あだ名禁止の理由は、「人から呼ばれて嫌なあだ名を封じ、嫌な思いをする生徒を出さない」ためです。

あだ名を禁止すれば、心ないあだ名をきっかけにしたトラブルはなくなります。トラブル処理に時間がかかるということもあって(ただでさえ教員は超過勤務)、学校が禁止と掲げる方針には痛いほど理解できます。

”さん付け奨励”の理由は「より平等になり、性的マイノリティーの人々への配慮になる」ためです。

「〇〇くん、〇〇ちゃん」の呼び方は、その人を”下に見ている”というニュアンスになってしまうのかもしれません。

性の多様性が提唱されている今、「くん」と呼ばれたくない男子に「くん」と言ってしまうと、その生徒はかわいそうです。

現在私は中1を担当している教員ですが、男子生徒も女子生徒も、クラスメイトのことを ”さん付け” で呼んでいる生徒が多いです。

また小学校の先生の指導の賜物なのか、授業中など公の場(public)では「さん付け」、休み時間など(private)では「あだ名」で呼んでいる生徒もちらほらいます。生徒もうまく使い分けているようです。

■「自分の思い=相手が受け取る思い」ではない。

あだ名を全面的に禁止してしまうと、「あだ名をきっかけとしたトラブル」が生まれず、指導の機会がなくなります。

「人が嫌がることは言わない」なんてことは、子供は既に知っているのですが、「自分の言った思いと、相手の受け取る思いに違いがあること」ということを知らない生徒は多いです。

例えば・・・

名前が” ゆり ”である女子生徒が、友達から「ゆりあん」と呼ばれた。
友達は、フランクで呼びやすいあだ名であり、距離を縮めたいという思いだったが、当のゆりさんは「芸人にも同じ人がいるし、”ゆりあん”とは呼ばれたくない」という思いがあった。
例えばの事例

あだ名でのトラブルは、「自分の言った思いと、相手の受け取る思いに違いがあること」に身をもって気付くチャンスなのです。

■学校は摩擦が起きる場所

学校は、人との距離感をつかむ場所であるため、摩擦が起きて当然です。

摩擦を経験しながら、人との距離の取り方を理論だけでなく、肌で感じて、時には失敗して、学んでいくのです。
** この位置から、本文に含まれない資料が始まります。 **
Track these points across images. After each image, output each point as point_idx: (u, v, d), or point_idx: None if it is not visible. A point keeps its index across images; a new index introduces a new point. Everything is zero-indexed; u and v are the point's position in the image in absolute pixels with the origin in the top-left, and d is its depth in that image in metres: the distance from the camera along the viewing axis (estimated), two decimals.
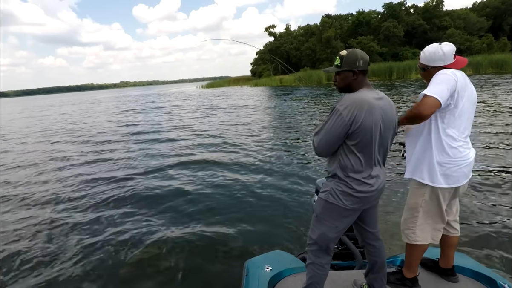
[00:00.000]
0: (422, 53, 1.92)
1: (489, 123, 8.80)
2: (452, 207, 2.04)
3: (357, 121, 1.58)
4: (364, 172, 1.67)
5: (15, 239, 4.14)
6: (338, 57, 1.72)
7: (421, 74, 1.99)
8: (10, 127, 18.91)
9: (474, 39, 44.78)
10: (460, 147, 1.84)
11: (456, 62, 1.86)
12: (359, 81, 1.70)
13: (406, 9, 53.42)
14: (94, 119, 19.42)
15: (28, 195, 5.86)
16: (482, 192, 4.47)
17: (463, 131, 1.86)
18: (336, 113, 1.61)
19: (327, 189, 1.74)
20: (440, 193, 1.89)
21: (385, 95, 1.74)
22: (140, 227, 4.17)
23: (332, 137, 1.63)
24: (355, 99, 1.62)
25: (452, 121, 1.82)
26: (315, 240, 1.79)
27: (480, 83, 19.91)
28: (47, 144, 11.60)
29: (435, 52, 1.85)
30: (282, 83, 45.25)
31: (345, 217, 1.74)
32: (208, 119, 15.00)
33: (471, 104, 1.86)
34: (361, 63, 1.66)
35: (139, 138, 11.25)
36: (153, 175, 6.54)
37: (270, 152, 7.84)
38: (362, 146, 1.63)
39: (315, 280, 1.82)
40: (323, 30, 52.58)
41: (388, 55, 47.65)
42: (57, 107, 39.90)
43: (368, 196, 1.70)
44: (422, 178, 1.91)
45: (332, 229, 1.75)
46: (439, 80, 1.76)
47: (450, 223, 2.06)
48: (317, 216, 1.79)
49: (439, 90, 1.73)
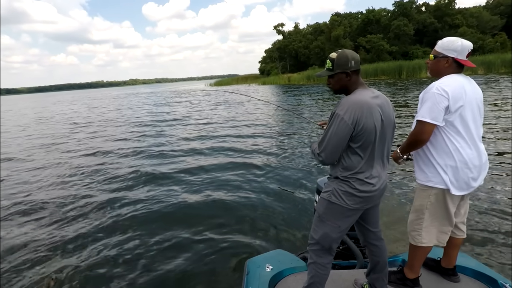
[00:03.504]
0: (440, 41, 1.88)
1: (494, 123, 8.68)
2: (461, 209, 2.01)
3: (359, 123, 1.58)
4: (366, 172, 1.67)
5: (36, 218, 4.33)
6: (329, 60, 1.71)
7: (429, 64, 1.93)
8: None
9: (487, 37, 43.87)
10: (466, 149, 1.81)
11: (466, 61, 1.83)
12: (354, 81, 1.70)
13: (417, 7, 52.63)
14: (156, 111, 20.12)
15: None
16: (483, 192, 4.41)
17: (470, 132, 1.82)
18: (337, 118, 1.60)
19: (329, 189, 1.74)
20: (447, 196, 1.87)
21: (380, 93, 1.74)
22: (140, 226, 4.18)
23: (337, 142, 1.62)
24: (354, 101, 1.62)
25: (456, 124, 1.79)
26: (317, 240, 1.79)
27: (491, 82, 19.54)
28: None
29: (454, 41, 1.82)
30: (290, 81, 45.16)
31: (347, 217, 1.74)
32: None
33: (473, 106, 1.82)
34: (353, 63, 1.66)
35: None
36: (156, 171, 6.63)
37: (269, 152, 7.82)
38: (365, 146, 1.64)
39: (317, 280, 1.82)
40: (332, 28, 52.17)
41: (398, 54, 47.05)
42: (99, 100, 43.50)
43: (371, 196, 1.70)
44: (427, 180, 1.90)
45: (335, 229, 1.75)
46: (430, 102, 1.76)
47: (457, 225, 2.03)
48: (319, 216, 1.79)
49: (431, 112, 1.75)
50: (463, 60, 1.82)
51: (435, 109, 1.75)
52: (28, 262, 3.51)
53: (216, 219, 4.26)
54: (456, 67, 1.84)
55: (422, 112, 1.79)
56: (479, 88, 1.90)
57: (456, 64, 1.83)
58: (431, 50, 1.93)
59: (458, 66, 1.84)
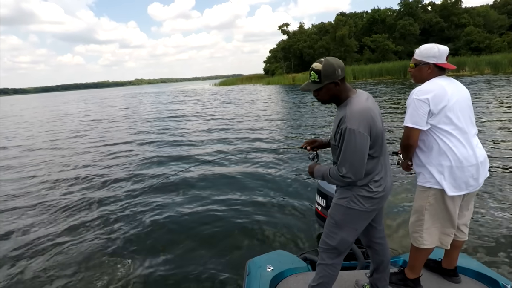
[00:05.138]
0: (417, 50, 1.96)
1: (495, 123, 8.60)
2: (464, 210, 2.01)
3: (372, 131, 1.60)
4: (380, 172, 1.70)
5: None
6: (314, 72, 1.64)
7: (411, 72, 2.01)
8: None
9: (494, 37, 43.41)
10: (461, 148, 1.82)
11: (446, 64, 1.92)
12: (343, 89, 1.66)
13: (423, 7, 52.28)
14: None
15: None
16: (483, 192, 4.37)
17: (461, 131, 1.84)
18: (353, 133, 1.55)
19: (346, 196, 1.72)
20: (446, 196, 1.86)
21: (364, 91, 1.74)
22: (139, 225, 4.20)
23: (362, 157, 1.58)
24: (359, 111, 1.59)
25: (445, 125, 1.83)
26: (334, 246, 1.77)
27: (501, 82, 19.33)
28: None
29: (431, 48, 1.89)
30: (295, 81, 45.06)
31: (365, 220, 1.77)
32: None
33: (461, 105, 1.86)
34: (339, 71, 1.62)
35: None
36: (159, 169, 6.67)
37: (270, 151, 7.81)
38: (376, 149, 1.66)
39: (326, 281, 1.82)
40: (337, 28, 51.94)
41: (404, 54, 46.75)
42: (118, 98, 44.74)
43: (384, 195, 1.73)
44: (425, 182, 1.92)
45: (352, 233, 1.76)
46: (411, 108, 1.85)
47: (459, 226, 2.03)
48: (336, 222, 1.76)
49: (412, 117, 1.84)
50: (443, 63, 1.90)
51: (415, 114, 1.83)
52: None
53: (216, 219, 4.27)
54: (438, 71, 1.92)
55: (406, 117, 1.89)
56: (464, 87, 1.95)
57: (437, 69, 1.91)
58: (416, 49, 2.01)
59: (439, 70, 1.92)
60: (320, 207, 2.97)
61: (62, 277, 3.22)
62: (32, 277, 3.24)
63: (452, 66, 1.94)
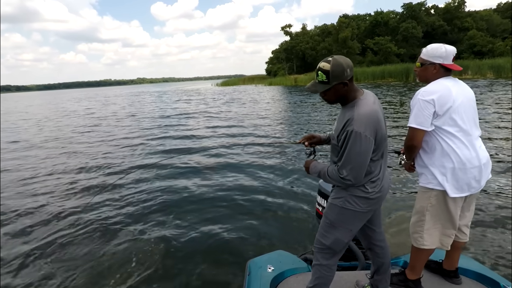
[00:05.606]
0: (424, 49, 1.94)
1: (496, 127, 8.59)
2: (465, 211, 2.01)
3: (377, 134, 1.58)
4: (378, 174, 1.68)
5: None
6: (321, 72, 1.57)
7: (417, 72, 1.98)
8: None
9: (497, 41, 43.30)
10: (464, 149, 1.82)
11: (452, 65, 1.89)
12: (351, 89, 1.62)
13: (426, 10, 52.19)
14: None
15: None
16: (483, 192, 4.38)
17: (465, 133, 1.83)
18: (359, 136, 1.52)
19: (341, 195, 1.70)
20: (448, 197, 1.86)
21: (370, 92, 1.71)
22: (139, 225, 4.22)
23: (364, 160, 1.56)
24: (367, 114, 1.55)
25: (449, 126, 1.82)
26: (328, 245, 1.76)
27: (504, 87, 19.28)
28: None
29: (438, 48, 1.87)
30: (297, 82, 45.06)
31: (360, 220, 1.74)
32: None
33: (465, 107, 1.84)
34: (348, 71, 1.56)
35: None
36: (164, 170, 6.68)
37: (270, 151, 7.82)
38: (378, 152, 1.65)
39: (322, 281, 1.81)
40: (340, 30, 51.92)
41: (406, 56, 46.67)
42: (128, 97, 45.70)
43: (381, 196, 1.71)
44: (427, 182, 1.91)
45: (346, 234, 1.74)
46: (415, 109, 1.83)
47: (460, 228, 2.02)
48: (330, 222, 1.75)
49: (417, 118, 1.82)
50: (449, 64, 1.87)
51: (420, 115, 1.80)
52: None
53: (217, 219, 4.27)
54: (443, 72, 1.89)
55: (410, 118, 1.86)
56: (469, 89, 1.93)
57: (443, 69, 1.89)
58: (423, 48, 1.99)
59: (445, 70, 1.89)
60: (321, 207, 2.95)
61: (70, 270, 3.26)
62: (33, 272, 3.26)
63: (458, 67, 1.92)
「伝えたことと、伝わったことに違いが生じるかも」という思考を 子供が大人になるまでに獲得すべきだと思っています。

そういう意味では、不毛だと感じていた 文字コミュニケーションで起きるトラブルも、子供の成長の糧となっていたのかも知れません。

自分の伝えた言葉が、どのように「伝わるか」という受け止め側への配慮ができれば、対人トラブルは減ります。

傷つく人が生まれてしまうトラブルを良しとはしません。

寂しいことです。

しかし、「どうしてトラブルになったか」の反省する機会がない方が、もっと寂しいことなのかもしれません。